Winner of the Amazon First Novel Award, Little Fish is the touching, utterly moving story of the lives of trans women in Winnipeg. Its protagonist Wendy deals with all the usual struggles of a 30-year-old—from employment to dating—which are all exacerbated by being a trans woman. As Jonathan Valelly of Quill and Quire puts it “Rather than downplaying transness in some effort to normalize or simplify it, Plett centres it. She is unflinching in depicting the constant onslaught of aggression, violence, misgendering, and social barriers faced by women like Wendy.”

Swelling with Pride, edited by Sara Graefe (Caitlin Press)

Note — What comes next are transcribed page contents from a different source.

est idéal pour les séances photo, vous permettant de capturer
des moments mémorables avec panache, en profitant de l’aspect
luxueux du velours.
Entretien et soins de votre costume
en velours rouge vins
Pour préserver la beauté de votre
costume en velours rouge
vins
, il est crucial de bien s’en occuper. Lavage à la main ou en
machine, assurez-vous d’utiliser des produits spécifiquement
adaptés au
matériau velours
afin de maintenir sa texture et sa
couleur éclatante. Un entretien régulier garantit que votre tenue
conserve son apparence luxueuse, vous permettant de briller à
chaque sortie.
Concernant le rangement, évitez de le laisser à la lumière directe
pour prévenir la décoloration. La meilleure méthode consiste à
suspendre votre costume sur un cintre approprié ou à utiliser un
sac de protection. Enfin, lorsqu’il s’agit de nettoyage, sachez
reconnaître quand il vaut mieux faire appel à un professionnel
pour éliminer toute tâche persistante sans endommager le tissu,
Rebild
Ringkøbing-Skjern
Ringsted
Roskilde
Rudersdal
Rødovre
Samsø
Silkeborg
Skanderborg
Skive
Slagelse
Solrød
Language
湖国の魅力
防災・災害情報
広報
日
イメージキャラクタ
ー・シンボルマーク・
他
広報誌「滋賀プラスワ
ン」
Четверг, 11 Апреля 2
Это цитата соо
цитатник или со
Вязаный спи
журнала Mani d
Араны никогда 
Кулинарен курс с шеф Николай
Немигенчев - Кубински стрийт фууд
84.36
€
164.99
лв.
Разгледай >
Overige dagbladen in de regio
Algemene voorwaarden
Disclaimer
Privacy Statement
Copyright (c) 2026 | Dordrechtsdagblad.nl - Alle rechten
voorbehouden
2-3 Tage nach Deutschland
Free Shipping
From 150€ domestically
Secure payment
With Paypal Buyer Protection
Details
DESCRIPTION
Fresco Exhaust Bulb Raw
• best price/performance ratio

Giving voice to a new generation of lesbian, trans and gender non-conforming people taking on the challenges of parenthood, Swelling with Pride is a collection of creative non-fiction that highlights the issues and experiences of queer parenting and the varied paths to conception. Check out some reflections from the contributors in this this special All Lit Up piece for a sneak peek. 

 

Lyric Sexology Vol 1 by Trish Salah (Metonymy Press)

In poetic sequence, Trish Salah inspires creative thought about the languages in which trans sexuality or transgender has been previously interpreted. In our Poetry Grrrowl interview series Trish writes that the collection “explores different archives in which gender variance and trans possibility has been written, like historical sexology, or feminist science fiction of the 1970s and 80s.”

Queer Returns by Rinaldo Walcott (Insomniac Press)

In a series of essays, Queer Returns questions what it means to exist in a multicultural society, what part diaspora plays in identity and culture, and how the intersection of black and queer complicate the politics of multiculturalism and queerness. 

Meat & Boneby Kat Verhoeven (Conundrum Press)

Kat Verhoeven’s brand new graphic novel, Meat & Bone is being called a “queer slice-of-life drama,” making this one of our must-reads. Set in a shared home in Toronto, the story centres on a group of friends navigating polyamory, body image issues, friendship, and what makes a healthy life.